▶ WHAT NEEDS TO BE DONE:
Report how many lines in the entries below hold the word "floors". Your answer is that number alone.

▶ THE INPUT:
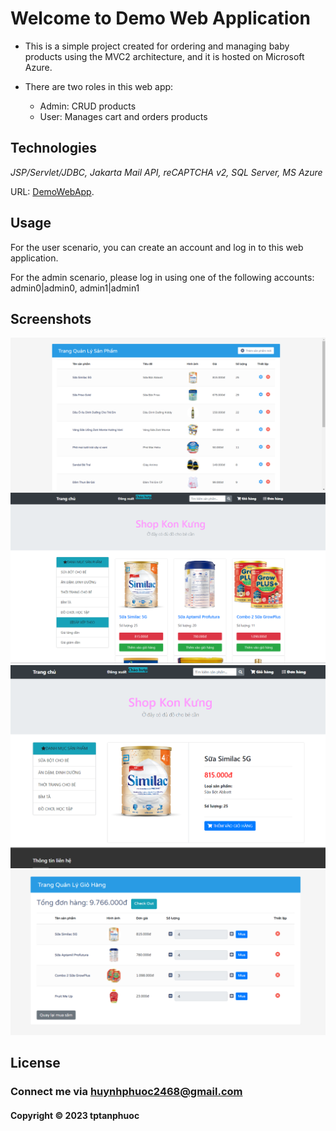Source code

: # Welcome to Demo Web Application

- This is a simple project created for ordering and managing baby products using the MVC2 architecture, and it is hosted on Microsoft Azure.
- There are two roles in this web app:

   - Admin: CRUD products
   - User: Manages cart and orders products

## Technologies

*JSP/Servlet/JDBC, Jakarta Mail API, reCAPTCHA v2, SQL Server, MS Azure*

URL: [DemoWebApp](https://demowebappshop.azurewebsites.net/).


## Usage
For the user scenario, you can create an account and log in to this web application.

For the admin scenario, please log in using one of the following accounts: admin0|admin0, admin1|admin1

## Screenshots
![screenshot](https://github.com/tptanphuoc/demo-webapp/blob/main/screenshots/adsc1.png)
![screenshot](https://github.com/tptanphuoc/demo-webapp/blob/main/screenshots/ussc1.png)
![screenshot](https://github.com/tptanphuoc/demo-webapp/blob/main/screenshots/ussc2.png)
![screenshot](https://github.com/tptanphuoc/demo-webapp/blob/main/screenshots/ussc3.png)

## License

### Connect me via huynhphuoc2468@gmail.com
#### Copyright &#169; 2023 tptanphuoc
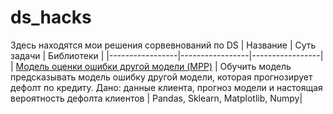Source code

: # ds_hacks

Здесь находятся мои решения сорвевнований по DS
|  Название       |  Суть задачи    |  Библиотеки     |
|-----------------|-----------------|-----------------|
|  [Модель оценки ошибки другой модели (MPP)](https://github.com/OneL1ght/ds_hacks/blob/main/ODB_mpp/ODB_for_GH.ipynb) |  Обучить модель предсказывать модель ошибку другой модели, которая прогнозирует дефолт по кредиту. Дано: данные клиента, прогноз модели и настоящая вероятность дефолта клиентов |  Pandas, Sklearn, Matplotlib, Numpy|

* * *

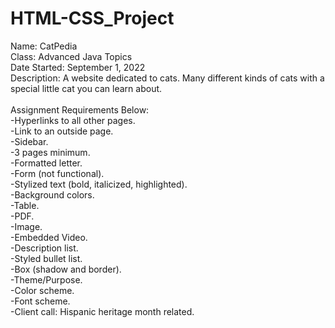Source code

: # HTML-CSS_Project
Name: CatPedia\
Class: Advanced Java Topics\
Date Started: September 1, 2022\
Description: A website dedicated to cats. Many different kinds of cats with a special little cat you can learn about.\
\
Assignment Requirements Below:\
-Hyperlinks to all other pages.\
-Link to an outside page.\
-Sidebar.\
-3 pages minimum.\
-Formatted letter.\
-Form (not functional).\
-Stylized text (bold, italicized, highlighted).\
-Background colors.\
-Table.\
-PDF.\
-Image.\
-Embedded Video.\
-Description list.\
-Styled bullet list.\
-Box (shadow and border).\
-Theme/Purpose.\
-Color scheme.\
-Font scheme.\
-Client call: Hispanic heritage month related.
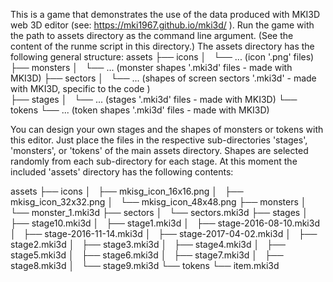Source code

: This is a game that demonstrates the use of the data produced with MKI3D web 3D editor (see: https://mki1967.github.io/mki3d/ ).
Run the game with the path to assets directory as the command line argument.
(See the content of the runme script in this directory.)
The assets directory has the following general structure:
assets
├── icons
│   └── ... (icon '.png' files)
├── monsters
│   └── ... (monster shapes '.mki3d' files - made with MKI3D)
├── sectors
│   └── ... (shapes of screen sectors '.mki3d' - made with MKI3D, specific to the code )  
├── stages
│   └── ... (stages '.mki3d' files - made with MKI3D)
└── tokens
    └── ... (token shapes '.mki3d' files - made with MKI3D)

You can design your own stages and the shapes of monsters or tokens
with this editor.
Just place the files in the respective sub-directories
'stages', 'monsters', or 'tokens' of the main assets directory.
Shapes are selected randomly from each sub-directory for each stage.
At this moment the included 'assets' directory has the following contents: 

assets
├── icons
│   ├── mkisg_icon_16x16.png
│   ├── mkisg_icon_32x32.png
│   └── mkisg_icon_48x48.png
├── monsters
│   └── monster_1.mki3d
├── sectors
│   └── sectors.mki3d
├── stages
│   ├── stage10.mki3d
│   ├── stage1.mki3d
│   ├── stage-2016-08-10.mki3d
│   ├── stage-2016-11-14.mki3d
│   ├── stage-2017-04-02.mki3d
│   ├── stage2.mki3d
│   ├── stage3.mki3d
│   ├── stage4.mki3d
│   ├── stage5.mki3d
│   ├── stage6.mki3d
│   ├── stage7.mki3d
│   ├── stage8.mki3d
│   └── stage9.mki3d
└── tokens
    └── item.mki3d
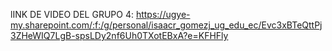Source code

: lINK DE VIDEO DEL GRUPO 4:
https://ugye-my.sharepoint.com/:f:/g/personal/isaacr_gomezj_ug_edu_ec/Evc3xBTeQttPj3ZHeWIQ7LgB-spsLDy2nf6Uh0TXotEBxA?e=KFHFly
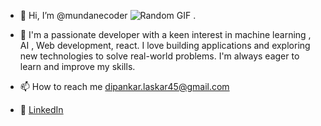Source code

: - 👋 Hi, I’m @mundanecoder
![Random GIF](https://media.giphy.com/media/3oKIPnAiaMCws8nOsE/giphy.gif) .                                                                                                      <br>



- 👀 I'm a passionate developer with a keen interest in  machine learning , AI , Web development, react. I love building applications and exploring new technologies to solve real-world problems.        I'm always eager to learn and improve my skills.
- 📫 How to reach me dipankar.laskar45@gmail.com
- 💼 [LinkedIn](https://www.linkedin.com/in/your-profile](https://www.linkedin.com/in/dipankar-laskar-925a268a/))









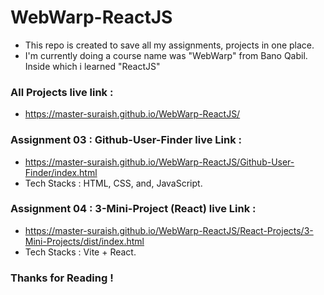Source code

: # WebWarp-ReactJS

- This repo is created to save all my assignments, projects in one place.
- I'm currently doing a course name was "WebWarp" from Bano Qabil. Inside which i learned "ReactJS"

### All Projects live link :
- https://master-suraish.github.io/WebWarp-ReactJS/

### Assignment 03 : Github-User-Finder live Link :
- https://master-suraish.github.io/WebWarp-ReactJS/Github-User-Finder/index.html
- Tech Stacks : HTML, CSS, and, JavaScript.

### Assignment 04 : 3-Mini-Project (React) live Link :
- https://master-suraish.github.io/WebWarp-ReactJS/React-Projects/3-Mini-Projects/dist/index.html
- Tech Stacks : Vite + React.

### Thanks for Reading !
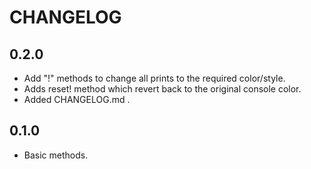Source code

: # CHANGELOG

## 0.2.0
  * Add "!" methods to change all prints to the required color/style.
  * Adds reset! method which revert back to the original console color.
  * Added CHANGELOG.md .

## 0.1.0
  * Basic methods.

==

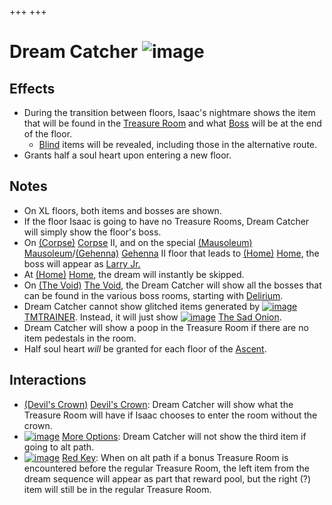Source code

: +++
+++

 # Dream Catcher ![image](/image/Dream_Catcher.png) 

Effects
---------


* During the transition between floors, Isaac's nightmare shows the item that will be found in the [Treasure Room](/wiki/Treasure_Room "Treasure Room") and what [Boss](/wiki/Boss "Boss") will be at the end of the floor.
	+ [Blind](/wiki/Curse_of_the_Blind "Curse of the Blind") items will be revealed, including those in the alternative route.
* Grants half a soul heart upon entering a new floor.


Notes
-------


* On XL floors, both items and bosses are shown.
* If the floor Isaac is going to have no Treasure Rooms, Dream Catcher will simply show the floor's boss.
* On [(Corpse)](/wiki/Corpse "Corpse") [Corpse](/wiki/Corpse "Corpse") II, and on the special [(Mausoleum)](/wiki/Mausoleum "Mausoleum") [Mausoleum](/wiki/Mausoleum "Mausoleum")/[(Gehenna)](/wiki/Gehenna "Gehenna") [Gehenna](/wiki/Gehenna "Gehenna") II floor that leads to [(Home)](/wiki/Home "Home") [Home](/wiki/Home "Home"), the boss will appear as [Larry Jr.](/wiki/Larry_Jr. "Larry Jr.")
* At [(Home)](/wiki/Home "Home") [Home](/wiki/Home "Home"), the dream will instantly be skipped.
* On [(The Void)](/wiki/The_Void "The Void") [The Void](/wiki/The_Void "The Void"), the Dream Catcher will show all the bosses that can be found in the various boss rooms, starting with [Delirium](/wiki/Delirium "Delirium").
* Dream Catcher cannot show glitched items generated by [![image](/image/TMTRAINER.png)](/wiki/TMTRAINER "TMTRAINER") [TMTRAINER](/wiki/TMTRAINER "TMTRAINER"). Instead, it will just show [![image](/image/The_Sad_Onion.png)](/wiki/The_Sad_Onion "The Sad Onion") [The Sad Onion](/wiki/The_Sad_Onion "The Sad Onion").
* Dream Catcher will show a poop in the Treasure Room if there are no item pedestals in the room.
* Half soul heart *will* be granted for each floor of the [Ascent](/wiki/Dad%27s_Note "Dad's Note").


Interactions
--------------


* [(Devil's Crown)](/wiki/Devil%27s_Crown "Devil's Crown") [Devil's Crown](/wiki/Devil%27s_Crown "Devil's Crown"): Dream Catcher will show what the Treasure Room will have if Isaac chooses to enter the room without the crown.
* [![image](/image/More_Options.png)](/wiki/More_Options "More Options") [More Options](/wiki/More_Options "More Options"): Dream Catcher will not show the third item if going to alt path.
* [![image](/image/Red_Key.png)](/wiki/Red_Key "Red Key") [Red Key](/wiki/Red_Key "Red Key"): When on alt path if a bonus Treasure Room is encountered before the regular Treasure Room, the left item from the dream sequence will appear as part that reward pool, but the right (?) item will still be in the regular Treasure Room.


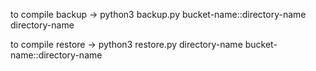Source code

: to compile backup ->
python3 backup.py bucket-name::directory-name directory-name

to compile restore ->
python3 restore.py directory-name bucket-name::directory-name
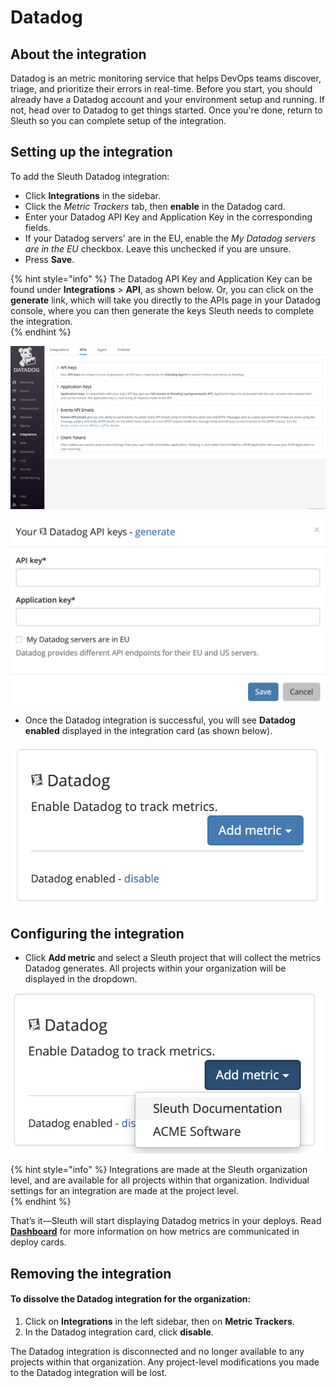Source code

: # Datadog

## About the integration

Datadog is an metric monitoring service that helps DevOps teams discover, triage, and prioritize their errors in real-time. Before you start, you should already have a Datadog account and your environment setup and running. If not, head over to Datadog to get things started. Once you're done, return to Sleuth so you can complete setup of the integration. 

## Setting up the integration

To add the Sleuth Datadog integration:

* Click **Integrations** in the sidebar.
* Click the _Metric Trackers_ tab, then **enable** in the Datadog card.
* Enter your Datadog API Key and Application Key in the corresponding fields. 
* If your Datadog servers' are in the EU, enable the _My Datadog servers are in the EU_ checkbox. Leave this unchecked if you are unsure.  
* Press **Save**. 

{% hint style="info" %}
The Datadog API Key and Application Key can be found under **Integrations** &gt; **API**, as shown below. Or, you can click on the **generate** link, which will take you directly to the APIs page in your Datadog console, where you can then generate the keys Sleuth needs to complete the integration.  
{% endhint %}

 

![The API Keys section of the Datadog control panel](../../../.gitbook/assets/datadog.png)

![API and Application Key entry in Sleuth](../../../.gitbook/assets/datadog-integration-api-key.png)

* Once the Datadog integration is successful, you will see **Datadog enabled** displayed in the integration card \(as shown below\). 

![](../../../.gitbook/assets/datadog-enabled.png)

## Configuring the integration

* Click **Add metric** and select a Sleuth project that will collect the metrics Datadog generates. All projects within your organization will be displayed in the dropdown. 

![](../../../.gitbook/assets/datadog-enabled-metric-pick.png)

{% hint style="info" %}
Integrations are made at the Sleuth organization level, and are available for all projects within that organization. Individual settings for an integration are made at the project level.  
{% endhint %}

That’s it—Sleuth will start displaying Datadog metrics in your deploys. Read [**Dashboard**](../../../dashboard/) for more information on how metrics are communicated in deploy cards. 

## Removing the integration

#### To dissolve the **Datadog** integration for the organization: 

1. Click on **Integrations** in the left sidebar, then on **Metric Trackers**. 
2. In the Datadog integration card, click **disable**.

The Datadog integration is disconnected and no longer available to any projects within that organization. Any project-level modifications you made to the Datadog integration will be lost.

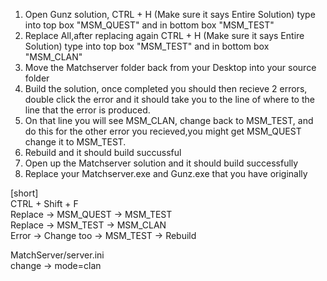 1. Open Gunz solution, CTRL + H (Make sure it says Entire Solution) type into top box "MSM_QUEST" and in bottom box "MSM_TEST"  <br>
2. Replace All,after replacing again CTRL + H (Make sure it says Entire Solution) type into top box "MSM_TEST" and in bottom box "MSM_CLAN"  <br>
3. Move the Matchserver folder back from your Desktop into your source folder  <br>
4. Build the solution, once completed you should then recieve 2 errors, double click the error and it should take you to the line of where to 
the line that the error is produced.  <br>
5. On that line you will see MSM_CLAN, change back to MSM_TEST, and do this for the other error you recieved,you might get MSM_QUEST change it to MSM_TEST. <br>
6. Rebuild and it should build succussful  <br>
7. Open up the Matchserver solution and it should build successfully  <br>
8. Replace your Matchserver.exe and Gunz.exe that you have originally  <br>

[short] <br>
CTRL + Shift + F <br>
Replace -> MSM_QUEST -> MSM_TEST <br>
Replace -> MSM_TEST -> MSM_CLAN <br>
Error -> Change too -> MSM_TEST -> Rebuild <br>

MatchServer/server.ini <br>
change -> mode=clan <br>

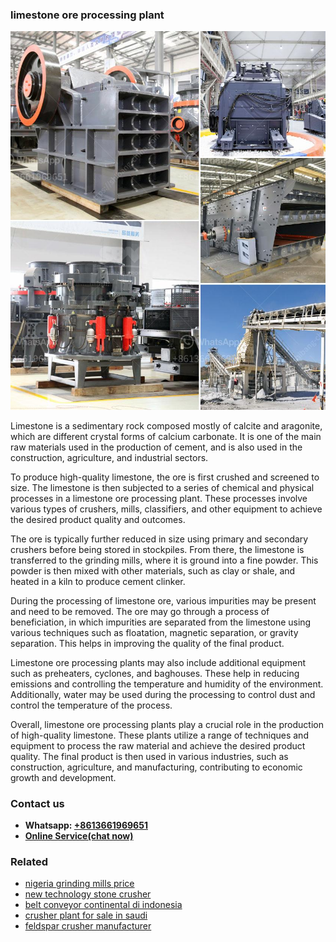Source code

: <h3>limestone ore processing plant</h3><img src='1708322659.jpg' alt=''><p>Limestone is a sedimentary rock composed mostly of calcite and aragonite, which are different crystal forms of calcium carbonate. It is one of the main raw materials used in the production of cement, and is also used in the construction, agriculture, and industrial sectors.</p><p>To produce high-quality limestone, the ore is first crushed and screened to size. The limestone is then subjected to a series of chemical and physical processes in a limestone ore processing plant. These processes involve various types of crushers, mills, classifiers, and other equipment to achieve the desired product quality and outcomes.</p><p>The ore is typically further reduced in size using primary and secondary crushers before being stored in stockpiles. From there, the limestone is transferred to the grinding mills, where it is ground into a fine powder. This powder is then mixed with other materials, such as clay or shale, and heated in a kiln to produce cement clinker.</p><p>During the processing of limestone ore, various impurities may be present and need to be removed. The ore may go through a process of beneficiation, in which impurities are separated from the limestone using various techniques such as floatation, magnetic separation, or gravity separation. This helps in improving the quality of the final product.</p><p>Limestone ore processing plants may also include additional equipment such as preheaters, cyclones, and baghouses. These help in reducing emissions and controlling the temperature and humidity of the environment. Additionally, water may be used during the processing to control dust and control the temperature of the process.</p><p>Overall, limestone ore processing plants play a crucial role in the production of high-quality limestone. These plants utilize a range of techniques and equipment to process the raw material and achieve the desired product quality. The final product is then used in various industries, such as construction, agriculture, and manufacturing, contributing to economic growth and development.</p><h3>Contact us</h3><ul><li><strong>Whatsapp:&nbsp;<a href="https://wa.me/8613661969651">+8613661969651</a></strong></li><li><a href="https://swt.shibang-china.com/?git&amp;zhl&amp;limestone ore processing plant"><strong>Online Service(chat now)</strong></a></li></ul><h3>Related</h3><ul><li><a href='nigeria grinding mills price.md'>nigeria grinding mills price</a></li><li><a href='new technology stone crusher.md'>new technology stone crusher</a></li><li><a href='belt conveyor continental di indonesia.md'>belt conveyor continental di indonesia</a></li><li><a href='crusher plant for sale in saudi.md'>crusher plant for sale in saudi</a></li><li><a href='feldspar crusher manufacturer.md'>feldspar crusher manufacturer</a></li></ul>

▶ ANSWER BOX:
2